- _WORK TO BE COMPLETED_: Among the entries below, count the lines that contain the word "Δόμησης". Write down only the total.

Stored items
------

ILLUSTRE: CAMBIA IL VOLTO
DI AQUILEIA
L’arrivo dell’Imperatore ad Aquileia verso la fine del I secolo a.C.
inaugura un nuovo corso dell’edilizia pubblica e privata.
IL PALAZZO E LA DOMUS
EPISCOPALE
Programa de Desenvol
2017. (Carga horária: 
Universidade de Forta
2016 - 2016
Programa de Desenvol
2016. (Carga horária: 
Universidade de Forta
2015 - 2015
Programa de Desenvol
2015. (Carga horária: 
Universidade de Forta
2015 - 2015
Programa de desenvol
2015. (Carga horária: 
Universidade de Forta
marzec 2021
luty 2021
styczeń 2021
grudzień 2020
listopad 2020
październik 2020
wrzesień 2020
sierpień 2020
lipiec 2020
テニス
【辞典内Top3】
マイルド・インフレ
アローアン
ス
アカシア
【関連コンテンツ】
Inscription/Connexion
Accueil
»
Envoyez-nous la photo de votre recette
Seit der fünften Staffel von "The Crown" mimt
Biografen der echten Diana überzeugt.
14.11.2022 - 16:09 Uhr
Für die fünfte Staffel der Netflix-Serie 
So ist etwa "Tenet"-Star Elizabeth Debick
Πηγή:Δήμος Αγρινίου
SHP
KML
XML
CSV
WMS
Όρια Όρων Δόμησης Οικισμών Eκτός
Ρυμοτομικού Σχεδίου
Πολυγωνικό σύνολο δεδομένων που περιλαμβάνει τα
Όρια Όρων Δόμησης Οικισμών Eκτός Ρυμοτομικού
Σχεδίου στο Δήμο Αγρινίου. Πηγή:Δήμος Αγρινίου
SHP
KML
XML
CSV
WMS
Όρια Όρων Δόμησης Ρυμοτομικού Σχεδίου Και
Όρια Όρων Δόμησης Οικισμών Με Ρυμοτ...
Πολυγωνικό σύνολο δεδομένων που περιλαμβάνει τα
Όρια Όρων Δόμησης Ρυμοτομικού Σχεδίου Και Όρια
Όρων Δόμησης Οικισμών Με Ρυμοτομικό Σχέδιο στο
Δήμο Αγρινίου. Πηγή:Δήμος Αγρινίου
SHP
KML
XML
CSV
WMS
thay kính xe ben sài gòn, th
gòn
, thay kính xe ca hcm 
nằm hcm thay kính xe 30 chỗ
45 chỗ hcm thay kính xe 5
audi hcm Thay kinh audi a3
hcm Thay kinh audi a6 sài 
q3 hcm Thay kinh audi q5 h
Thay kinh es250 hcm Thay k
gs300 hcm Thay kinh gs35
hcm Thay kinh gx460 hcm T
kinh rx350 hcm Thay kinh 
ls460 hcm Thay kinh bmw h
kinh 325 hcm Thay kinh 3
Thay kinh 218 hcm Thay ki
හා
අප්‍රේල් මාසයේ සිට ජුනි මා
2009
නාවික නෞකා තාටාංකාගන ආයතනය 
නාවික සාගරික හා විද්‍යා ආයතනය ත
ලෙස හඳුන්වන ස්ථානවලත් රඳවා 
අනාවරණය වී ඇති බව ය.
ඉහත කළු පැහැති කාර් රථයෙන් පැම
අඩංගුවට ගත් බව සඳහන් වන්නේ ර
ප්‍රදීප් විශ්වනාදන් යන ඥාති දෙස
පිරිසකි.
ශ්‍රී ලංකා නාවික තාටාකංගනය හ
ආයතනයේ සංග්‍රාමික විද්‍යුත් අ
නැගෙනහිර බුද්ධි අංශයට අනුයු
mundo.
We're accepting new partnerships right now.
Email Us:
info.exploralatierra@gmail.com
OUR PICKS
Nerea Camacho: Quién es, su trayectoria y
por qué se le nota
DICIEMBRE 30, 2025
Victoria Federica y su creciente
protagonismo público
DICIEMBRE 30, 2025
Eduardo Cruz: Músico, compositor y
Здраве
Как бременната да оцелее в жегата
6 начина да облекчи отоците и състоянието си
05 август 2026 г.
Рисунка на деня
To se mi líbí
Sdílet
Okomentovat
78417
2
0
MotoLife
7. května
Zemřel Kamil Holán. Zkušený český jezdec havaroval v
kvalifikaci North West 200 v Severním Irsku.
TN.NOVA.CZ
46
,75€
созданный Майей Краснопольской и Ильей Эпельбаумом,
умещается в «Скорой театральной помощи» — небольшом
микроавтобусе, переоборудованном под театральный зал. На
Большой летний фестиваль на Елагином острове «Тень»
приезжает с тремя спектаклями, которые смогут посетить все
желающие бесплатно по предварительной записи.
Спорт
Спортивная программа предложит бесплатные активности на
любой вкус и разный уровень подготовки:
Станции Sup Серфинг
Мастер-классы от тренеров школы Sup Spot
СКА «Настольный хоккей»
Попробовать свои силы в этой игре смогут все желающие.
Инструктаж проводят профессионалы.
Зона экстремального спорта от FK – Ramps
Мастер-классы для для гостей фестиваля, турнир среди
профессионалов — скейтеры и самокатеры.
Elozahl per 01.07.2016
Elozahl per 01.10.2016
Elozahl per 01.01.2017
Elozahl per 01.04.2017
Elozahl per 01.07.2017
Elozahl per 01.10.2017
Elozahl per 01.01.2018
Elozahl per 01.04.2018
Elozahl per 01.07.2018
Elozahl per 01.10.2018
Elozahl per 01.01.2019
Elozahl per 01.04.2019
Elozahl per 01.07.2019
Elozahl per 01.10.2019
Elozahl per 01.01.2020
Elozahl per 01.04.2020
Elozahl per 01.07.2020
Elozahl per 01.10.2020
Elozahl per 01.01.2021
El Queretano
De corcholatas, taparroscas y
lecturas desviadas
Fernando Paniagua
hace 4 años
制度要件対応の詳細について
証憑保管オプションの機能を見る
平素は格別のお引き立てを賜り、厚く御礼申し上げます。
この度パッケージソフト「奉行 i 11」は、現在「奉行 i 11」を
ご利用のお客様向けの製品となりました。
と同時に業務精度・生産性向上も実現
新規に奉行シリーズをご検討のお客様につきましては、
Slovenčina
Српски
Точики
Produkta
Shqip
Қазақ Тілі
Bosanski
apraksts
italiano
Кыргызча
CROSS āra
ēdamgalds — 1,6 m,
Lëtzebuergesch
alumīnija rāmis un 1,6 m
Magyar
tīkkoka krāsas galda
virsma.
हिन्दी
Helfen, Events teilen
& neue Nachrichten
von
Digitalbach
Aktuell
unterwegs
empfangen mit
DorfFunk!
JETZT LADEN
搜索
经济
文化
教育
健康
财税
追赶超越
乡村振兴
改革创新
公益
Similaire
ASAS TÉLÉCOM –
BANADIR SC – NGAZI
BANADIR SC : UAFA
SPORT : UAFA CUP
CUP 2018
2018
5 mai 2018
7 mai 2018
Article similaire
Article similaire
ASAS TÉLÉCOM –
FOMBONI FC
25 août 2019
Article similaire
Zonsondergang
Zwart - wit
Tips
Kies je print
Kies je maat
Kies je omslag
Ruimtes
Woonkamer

------

- _SOLUTION TO THIS TASK_: 6